Al Hosn Gas, the new name for the venture developing the Shah gas concession, is on track to complete the project in September 2014, its senior vice president Tareq Sahoo said yesterday on the sidelines of a conference in Abu Dhabi.
The "ultra-sour" gas from the Shah field contains 23 per cent hydrogen sulphide, a toxic gas that will be carefully separated from the sales gas in a huge processing plant before it is transformed into elemental sulphur.
When Al Hosn starts pumping gas at full capacity, about 9,200 tonnes per day of the canary-hued solid will be transported by rail from the project site, 180km south of the city of Abu Dhabi, to Ruwais on the Gulf coast. From there, it will be exported primarily to fertiliser plants in China, India and Morocco.
Abu Dhabi already produces 5,000 tonnes per day of sulphur as a by-product of oil and gas output at Habshan, the emirate's largest onshore field. The completion of Abu Dhabi's Integrated Gas Development in 2013 by two other Adnoc affiliates would more than double the UAE's total sulphur production. With the further addition of Shah sulphur, that would rise to about 22,000 tonnes per day, or more than 8 million tonnes annually, Mr Sahoo projected.

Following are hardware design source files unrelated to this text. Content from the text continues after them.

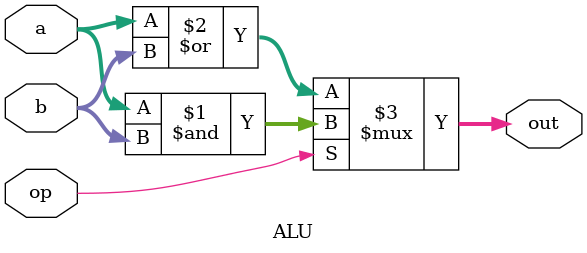
<source format=sv>
module ALU (
    input logic op,
    input logic [7:0] a,
    input logic [7:0] b,
    output logic [7:0] out
);
        assign out = op ? a & b : a | b; 
endmodule

</source>
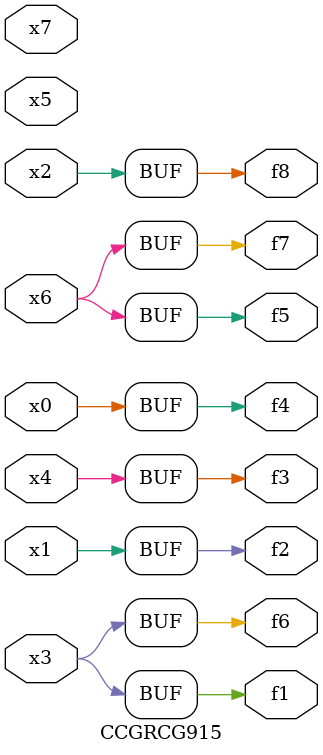
<source format=v>
module CCGRCG915(
	input x0, x1, x2, x3, x4, x5, x6, x7,
	output f1, f2, f3, f4, f5, f6, f7, f8
);
	assign f1 = x3;
	assign f2 = x1;
	assign f3 = x4;
	assign f4 = x0;
	assign f5 = x6;
	assign f6 = x3;
	assign f7 = x6;
	assign f8 = x2;
endmodule

</source>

Canada, which for decades has produced sulphur from its sour-gas fields and oil sands deposits, is currently the world's top sulphur exporter. In 2009, it exported 5.8 million tonnes, representing 77 per cent of its sulphur output. Those shipments, mainly to the US, were down sharply from 8.6 million tonnes in 2006, as the global economic downturn cut global fertiliser demand.
Because of a global sulphur glut, which apart from a few months in 2008 has persisted since 1992, Canadian sulphur exports are likely to "stagnate" over the next five years, the Canadian natural resources department predicted. The government noted that Canada's main oil and gas fields are far from tidewater, with mountain ranges separating them from Pacific ports.
By contrast, Mr Sahoo is optimistic that Abu Dhabi will find markets for all its sulphur, benefiting from strong trade ties with major Asian fertiliser consumers.
In time, Al Hosn could become a major regional sulphur producer.
The company "intends to be a major player in sour gas in the region", David Schulte, a technical consultant to its debut project, told the conference. "The Shah gas development will be a model for future sour gas projects."